--- Selected passage ---
* start *

# New From South Texas



## BRUTE (Apr 13, 2008)

Hello, been reading along past couple of days. Lots of knowledge here.

I hunt mainly just Whitetail and hogs... lots of hogs. We run dogs, trap them, shoot them, and what ever else. Use to shoot some competition skeet, trap, sporting clays, now just do it for fun mainly in the pasture at BBQs. Also like to fish in the Keys with family. To pay for my addictions I do take care of some ranches, real estate, and any other odd and end stuff I come across.

Trying to get into bow hunting and pistol hunting just to try some thing new. I enjoy dogs so I have 2 blood trailing prospects coming to ensure I find my kill.:teeth:


----------



## Tim Roberts (Jul 13, 2002)

:yo: :wave3: Hello and :welcomesign: to Archery Talk BRUTE. Have fun here.


----------



## Backlash (Feb 18, 2008)

:welcome:to:archery:talk:


----------



## mikel m14 (Jul 24, 2006)

:welcome: to AT and have Fun!

Enjoy Shooting!:archer:


----------



## dosse (Aug 20, 2007)

Welcome aboard Brute, there is some good stuff here on AT


----------



## Pickert (Dec 12, 2007)

Welcome to AT


----------



## rcmjr (Jan 31, 2007)

Welcome!


----------



## tylerolsen12 (Feb 8, 2007)

welcome to AT


----------



## Bowdiddly (Jan 19, 2004)

Welcome to Archery Talk


----------



## az2tx (Dec 4, 2007)

*what part of S. Texas?*

What part, I have a ranch by Hondo. Sounds like you are having fun



BRUTE said:


> Hello, been reading along past couple of days. Lots of knowledge here.
> 
> I hunt mainly just Whitetail and hogs... lots of hogs. We run dogs, trap them, shoot them, and what ever else. Use to shoot some competition skeet, trap, sporting clays, now just do it for fun mainly in the pasture at BBQs. Also like to fish in the Keys with family. To pay for my addictions I do take care of some ranches, real estate, and any other odd and end stuff I come across.
> 
> Trying to get into bow hunting and pistol hunting just to try some thing new. I enjoy dogs so I have 2 blood trailing prospects coming to ensure I find my kill.:teeth:


----------



## bigbuckdn (Sep 19, 2007)

Welcome to AT


----------



## six (Jan 7, 2008)

Welcome, fellow Texan!


----------



## BRUTE (Apr 13, 2008)

From around the Victoria area. Fun is the name of the game....


----------



## LJ256 (Jul 8, 2005)

Welcome to AT


----------



## Dthbyhoyt (Dec 4, 2004)

:welcome: 2 ArcheryTalk


----------



## celticgladiator (Feb 13, 2008)

Welcome from So. Dak.!!!!!


----------



## Bayou Bowhunter (Sep 18, 2007)

*Welcome to Archery Talk!* :welcome:


----------



## mike&bonnie (Apr 23, 2008)

Hello and welcome from two South Texas hunters!!


----------



## gomer76825 (Jan 5, 2008)

Welcome aboard! enjoy!


----------

* end *

--- Work to do ---
1. In the forum thread, what area does BRUTE say he is from?
2. Repeat the forum thread from "## Bayou Bowhunter" up to and including "South Texas hunters!!".
The entries that follow come from a different source than the forum thread.

--- Provided material ---

* start *

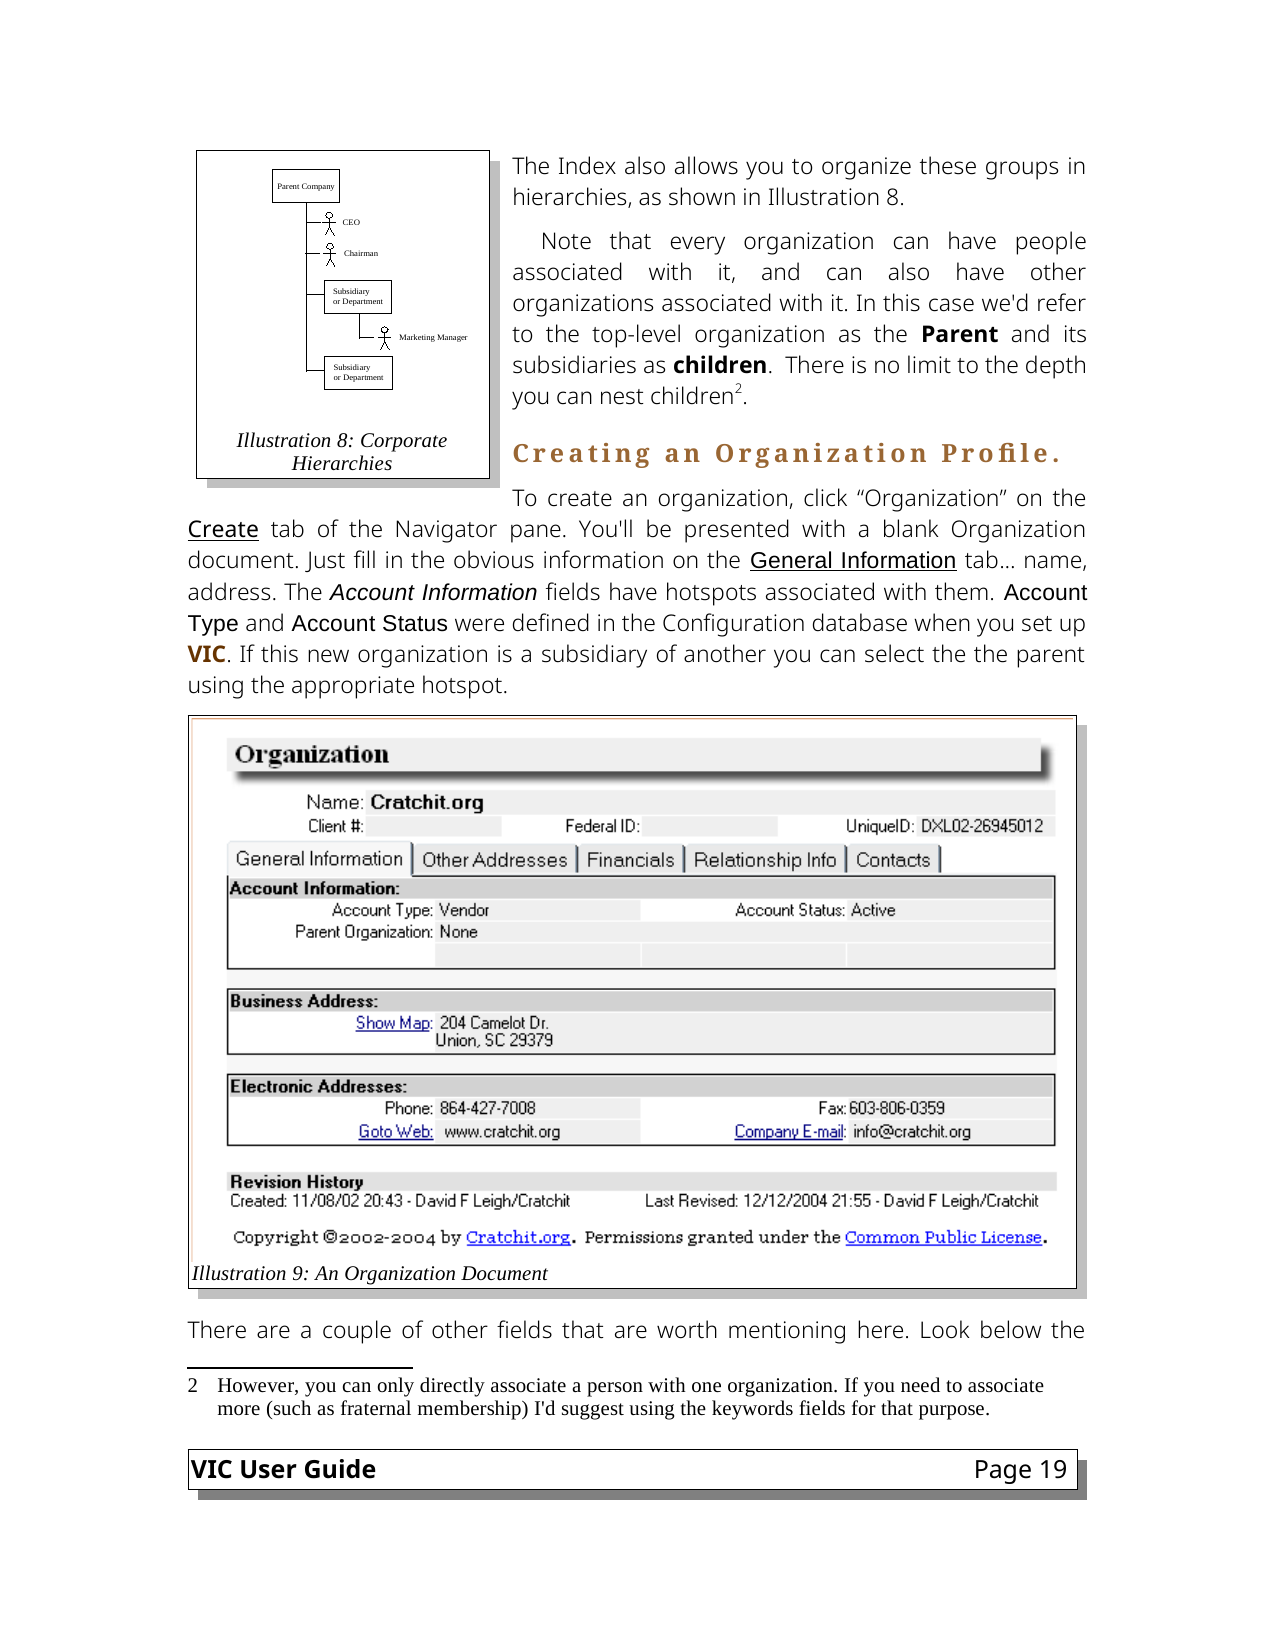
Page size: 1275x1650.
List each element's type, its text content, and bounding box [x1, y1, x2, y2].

subtitle Creating an Organization Profile. [500, 436, 1087, 470]
text To create an organization, click “Organization” on the Create tab of the Navigator pane. You'll be presented with a blank Organization document. Just fill in the obvious information on the General Information tab... name, address. The Account Information fields have hotspots associated with them. Account Type and Account Status were defined in the Configuration database when you set up VIC. If this new organization is a subsidiary of another you can select the the parent using the appropriate hotspot. [187, 482, 1087, 699]
text Note that every organization can have people associated with it, and can also have other organizations associated with it. In this case we'd refer to the top-level organization as the Parent and its subsidiaries as children. There is no limit to the depth you can nest children. [500, 224, 1087, 411]
text Illustration 9: An Organization Document [192, 1262, 1073, 1285]
text There are a couple of other fields that are worth mentioning here. Look below the [187, 716, 1087, 1346]
text The Index also allows you to organize these groups in hierarchies, as shown in Illustration 8. [490, 150, 1087, 212]
text [197, 151, 489, 478]
text Illustration 8: Corporate Hierarchies [199, 153, 487, 475]
picture [191, 718, 1073, 1262]
text However, you can only directly associate a person with one organization. If you need to associate more (such as fraternal membership) I'd suggest using the keywords fields for that purpose. [187, 1374, 1087, 1420]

* end *

--- The results ---
1. Around the Victoria area.

2.
## Bayou Bowhunter (Sep 18, 2007)

*Welcome to Archery Talk!* :welcome:


----------



## mike&bonnie (Apr 23, 2008)

Hello and welcome from two South Texas hunters!!